_THE RECORDS:_

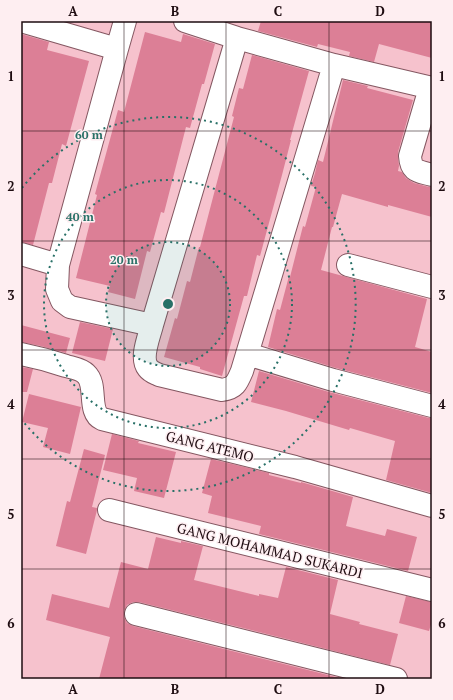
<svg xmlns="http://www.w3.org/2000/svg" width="453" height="700" font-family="'PT Serif',serif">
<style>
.building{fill:#dc7f96}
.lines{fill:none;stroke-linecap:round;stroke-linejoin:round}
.minor-casing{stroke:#845761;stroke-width:24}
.minor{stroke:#fff;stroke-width:22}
.grid{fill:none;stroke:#1e0c11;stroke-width:1;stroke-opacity:0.55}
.ring{fill:none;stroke:#287067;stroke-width:2;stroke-dasharray:2 4}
.labels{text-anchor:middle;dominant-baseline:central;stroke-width:3;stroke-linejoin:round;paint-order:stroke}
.street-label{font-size:14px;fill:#1e0c11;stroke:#feeef1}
.centre{fill:#287067;stroke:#feeef1;stroke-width:2}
.ring-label{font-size:12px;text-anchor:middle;font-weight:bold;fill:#287067;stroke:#feeef1;stroke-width:3;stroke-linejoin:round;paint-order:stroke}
.neatline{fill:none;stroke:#1e0c11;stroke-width:1.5}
.grid-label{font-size:13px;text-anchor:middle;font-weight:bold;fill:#1e0c11}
</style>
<rect width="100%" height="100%" fill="#f6c2cd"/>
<path class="building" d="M261,21H432V58L379,44L374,62L349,56L350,52L318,44L317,47L258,31Z
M145,32L181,42L183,34L215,44L204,84H202L190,128L186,127L164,213L161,212L150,252L147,251L135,299L108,292L110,286L76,278L97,195L95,194L118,110L124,112Z
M21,34L49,42L47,50L89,61L66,146L62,144L52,183H49L33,245L21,242Z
M252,55L309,71L290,140H291L282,175L260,256L257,255L247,296H244L222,376L200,369V367L164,357L175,318L177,319L187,281L190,282L199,247H200L234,117L232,116L239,88L243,89Z
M343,80L368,86L367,88L413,100L398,152V158L399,166L398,171L402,172L406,178L414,183L429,187H432V217L388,205V207L342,194L333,227H332L321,270L427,299L415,347L432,352V393L336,368L268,347L277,309L280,310L289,276L290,277L303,226L305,227L316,187L311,186L315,173L318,160L323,162Z
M80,322L113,329L105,361L72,353Z
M21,325L70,338L66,353L41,346L21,342Z
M21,367L33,369L27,392H21Z
M259,371L329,392L429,418H432V493L386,480L395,441L350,428L349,430L286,411L251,402Z
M29,394L81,407L70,454L43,447L48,428L22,422Z
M112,434L139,441L138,443L176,452L164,498L134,491L137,478L103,470Z
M84,449L105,455L92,507L97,508V510L86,554L56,546L67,501L70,502Z
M211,459L269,473V475L301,483V482L353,497L346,526L385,536L387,529L417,537L408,571L259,534L261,526L208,513L212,496L202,493Z
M156,537L181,543V541L203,546L194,580L259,596V594L278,598L286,567L338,580L330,614L360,622L359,624L398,634L390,665L139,602H133L127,605L124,611V617L127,623L133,626L344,679H99L110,637L46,620L52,594L109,608L121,562L148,569Z
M406,596L432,602V621L429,631L399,623Z"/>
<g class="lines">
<defs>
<path id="minor" d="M21,21L117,49
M125,21L117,49L58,265L57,289L62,301L70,307L152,325
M185,21L237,38L334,65L432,88
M237,38L152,325C149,337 140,358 148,368C151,372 155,373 159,375L222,390C235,388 237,383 242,371L334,65
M430,88L410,156C411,172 418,171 432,175
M21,254L58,265
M348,265L432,287
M21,354C36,357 51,361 66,366C73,368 81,369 86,374C98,385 87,412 102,419L295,467L432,506
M247,354L333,380L432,406
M109,510L432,590
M136,614L396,679"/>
</defs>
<use href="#minor" class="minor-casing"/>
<use href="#minor" class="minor"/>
</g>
<path class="grid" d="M124,21V679M226,21V679M329,21V679M21,131H432M21,241H432M21,350H432M21,459H432M21,569H432"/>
<circle cx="168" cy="304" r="62" fill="#287067" fill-opacity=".12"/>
<g class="ring">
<circle cx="168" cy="304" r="62"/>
<circle cx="168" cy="304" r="124"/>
<path d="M22 188A187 187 0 1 1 22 420"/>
</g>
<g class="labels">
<g class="street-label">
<text transform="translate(210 446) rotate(14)">GANG ATEMO</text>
<text transform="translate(270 550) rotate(14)">GANG MOHAMMAD SUKARDI</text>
</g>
</g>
<circle cx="168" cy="304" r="6" class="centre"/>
<g class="ring-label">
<text x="89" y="139">60 m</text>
<text x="80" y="221">40 m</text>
<text x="124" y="264">20 m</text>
</g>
<rect width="453" height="700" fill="none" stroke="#feeef1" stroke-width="44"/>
<rect x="22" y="22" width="409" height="656" class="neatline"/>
<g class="grid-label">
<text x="73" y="16">A</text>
<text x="175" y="16">B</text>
<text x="278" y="16">C</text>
<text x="380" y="16">D</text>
<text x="11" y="81">1</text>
<text x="442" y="81">1</text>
<text x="11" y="191">2</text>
<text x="442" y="191">2</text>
<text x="11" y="300">3</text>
<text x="442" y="300">3</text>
<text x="11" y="409">4</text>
<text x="442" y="409">4</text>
<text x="11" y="519">5</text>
<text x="442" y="519">5</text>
<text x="11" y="628">6</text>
<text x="442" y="628">6</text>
<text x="73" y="694">A</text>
<text x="175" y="694">B</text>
<text x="278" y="694">C</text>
<text x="380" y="694">D</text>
</g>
</svg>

_WORK REQUEST:_ The answer is the whole listing above, written out verbatim, without its pictures.

_WRITTEN SOLUTION:_
<svg xmlns="http://www.w3.org/2000/svg" width="453" height="700" font-family="'PT Serif',serif">
<style>
.building{fill:#dc7f96}
.lines{fill:none;stroke-linecap:round;stroke-linejoin:round}
.minor-casing{stroke:#845761;stroke-width:24}
.minor{stroke:#fff;stroke-width:22}
.grid{fill:none;stroke:#1e0c11;stroke-width:1;stroke-opacity:0.55}
.ring{fill:none;stroke:#287067;stroke-width:2;stroke-dasharray:2 4}
.labels{text-anchor:middle;dominant-baseline:central;stroke-width:3;stroke-linejoin:round;paint-order:stroke}
.street-label{font-size:14px;fill:#1e0c11;stroke:#feeef1}
.centre{fill:#287067;stroke:#feeef1;stroke-width:2}
.ring-label{font-size:12px;text-anchor:middle;font-weight:bold;fill:#287067;stroke:#feeef1;stroke-width:3;stroke-linejoin:round;paint-order:stroke}
.neatline{fill:none;stroke:#1e0c11;stroke-width:1.5}
.grid-label{font-size:13px;text-anchor:middle;font-weight:bold;fill:#1e0c11}
</style>
<rect width="100%" height="100%" fill="#f6c2cd"/>
<path class="building" d="M261,21H432V58L379,44L374,62L349,56L350,52L318,44L317,47L258,31Z
M145,32L181,42L183,34L215,44L204,84H202L190,128L186,127L164,213L161,212L150,252L147,251L135,299L108,292L110,286L76,278L97,195L95,194L118,110L124,112Z
M21,34L49,42L47,50L89,61L66,146L62,144L52,183H49L33,245L21,242Z
M252,55L309,71L290,140H291L282,175L260,256L257,255L247,296H244L222,376L200,369V367L164,357L175,318L177,319L187,281L190,282L199,247H200L234,117L232,116L239,88L243,89Z
M343,80L368,86L367,88L413,100L398,152V158L399,166L398,171L402,172L406,178L414,183L429,187H432V217L388,205V207L342,194L333,227H332L321,270L427,299L415,347L432,352V393L336,368L268,347L277,309L280,310L289,276L290,277L303,226L305,227L316,187L311,186L315,173L318,160L323,162Z
M80,322L113,329L105,361L72,353Z
M21,325L70,338L66,353L41,346L21,342Z
M21,367L33,369L27,392H21Z
M259,371L329,392L429,418H432V493L386,480L395,441L350,428L349,430L286,411L251,402Z
M29,394L81,407L70,454L43,447L48,428L22,422Z
M112,434L139,441L138,443L176,452L164,498L134,491L137,478L103,470Z
M84,449L105,455L92,507L97,508V510L86,554L56,546L67,501L70,502Z
M211,459L269,473V475L301,483V482L353,497L346,526L385,536L387,529L417,537L408,571L259,534L261,526L208,513L212,496L202,493Z
M156,537L181,543V541L203,546L194,580L259,596V594L278,598L286,567L338,580L330,614L360,622L359,624L398,634L390,665L139,602H133L127,605L124,611V617L127,623L133,626L344,679H99L110,637L46,620L52,594L109,608L121,562L148,569Z
M406,596L432,602V621L429,631L399,623Z"/>
<g class="lines">
<defs>
<path id="minor" d="M21,21L117,49
M125,21L117,49L58,265L57,289L62,301L70,307L152,325
M185,21L237,38L334,65L432,88
M237,38L152,325C149,337 140,358 148,368C151,372 155,373 159,375L222,390C235,388 237,383 242,371L334,65
M430,88L410,156C411,172 418,171 432,175
M21,254L58,265
M348,265L432,287
M21,354C36,357 51,361 66,366C73,368 81,369 86,374C98,385 87,412 102,419L295,467L432,506
M247,354L333,380L432,406
M109,510L432,590
M136,614L396,679"/>
</defs>
<use href="#minor" class="minor-casing"/>
<use href="#minor" class="minor"/>
</g>
<path class="grid" d="M124,21V679M226,21V679M329,21V679M21,131H432M21,241H432M21,350H432M21,459H432M21,569H432"/>
<circle cx="168" cy="304" r="62" fill="#287067" fill-opacity=".12"/>
<g class="ring">
<circle cx="168" cy="304" r="62"/>
<circle cx="168" cy="304" r="124"/>
<path d="M22 188A187 187 0 1 1 22 420"/>
</g>
<g class="labels">
<g class="street-label">
<text transform="translate(210 446) rotate(14)">GANG ATEMO</text>
<text transform="translate(270 550) rotate(14)">GANG MOHAMMAD SUKARDI</text>
</g>
</g>
<circle cx="168" cy="304" r="6" class="centre"/>
<g class="ring-label">
<text x="89" y="139">60 m</text>
<text x="80" y="221">40 m</text>
<text x="124" y="264">20 m</text>
</g>
<rect width="453" height="700" fill="none" stroke="#feeef1" stroke-width="44"/>
<rect x="22" y="22" width="409" height="656" class="neatline"/>
<g class="grid-label">
<text x="73" y="16">A</text>
<text x="175" y="16">B</text>
<text x="278" y="16">C</text>
<text x="380" y="16">D</text>
<text x="11" y="81">1</text>
<text x="442" y="81">1</text>
<text x="11" y="191">2</text>
<text x="442" y="191">2</text>
<text x="11" y="300">3</text>
<text x="442" y="300">3</text>
<text x="11" y="409">4</text>
<text x="442" y="409">4</text>
<text x="11" y="519">5</text>
<text x="442" y="519">5</text>
<text x="11" y="628">6</text>
<text x="442" y="628">6</text>
<text x="73" y="694">A</text>
<text x="175" y="694">B</text>
<text x="278" y="694">C</text>
<text x="380" y="694">D</text>
</g>
</svg>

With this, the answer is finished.